Top stealth-plane experts have re-created a radical, nearly forgotten Nazi aircraft: the Horten 2-29, a retro-futuristic fighter that arrived too late in World War II to make it into mass production.
The all-wing Ho 2-29 looked more like today’s U.S. B-2 bomber, or something from a Star Wars prequel – than like any other World War II aircraft.
Made primarily of wood and powered by jet engines, the plane was designed for speeds of up to 600 miles an hour (970 kilometers an hour).
Armed with four 30mm cannons and two 500-kilogram (1,100-pound) bombs, the planned production model was also meant to pack a punch.
A Ho 2-29 prototype made a successful test flight just before Christmas 1944. But by then time was running out for the Nazis, and they were never able to perfect the design or produce more than a handful of prototype planes.
Determining the Horten’s stealth capabilities could help reveal what might have happened if the Ho 2-29 had been unleashed in force.
The Horten Ho IX (often called Ho 229, or Gotha Go 229 due to the identity of the chosen manufacturer of the aircraft) was a late-World War II prototype flying wing fighter/bomber, designed by Reimar and Walter Horten and built by Gothaer Waggonfabrik.
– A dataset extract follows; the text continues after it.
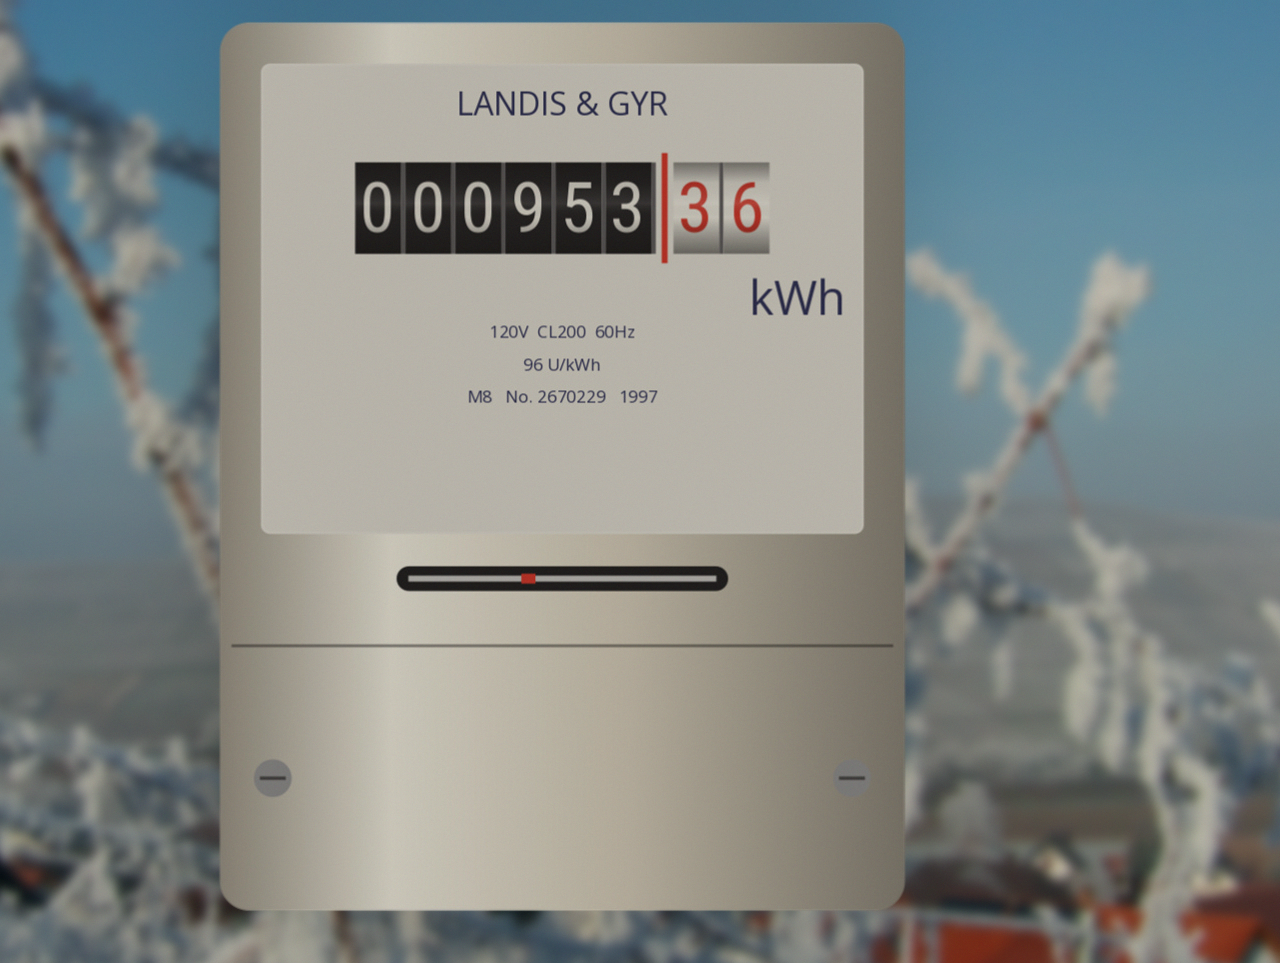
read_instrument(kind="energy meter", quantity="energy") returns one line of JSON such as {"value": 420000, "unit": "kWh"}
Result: {"value": 953.36, "unit": "kWh"}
It is the first pure flying wing powered by a turbojet, and has been described by some as the first aircraft designed to incorporate stealth technology. It was a personal favorite of German Luftwaffe chief Reichsmarschall Hermann Göring, and was the only aircraft to come close to meeting his “1000, 1000, 1000” performance requirements. Its speed was estimated at 1,024 km/h (636 mph) and its ceiling 15,000 meters (49,213 ft).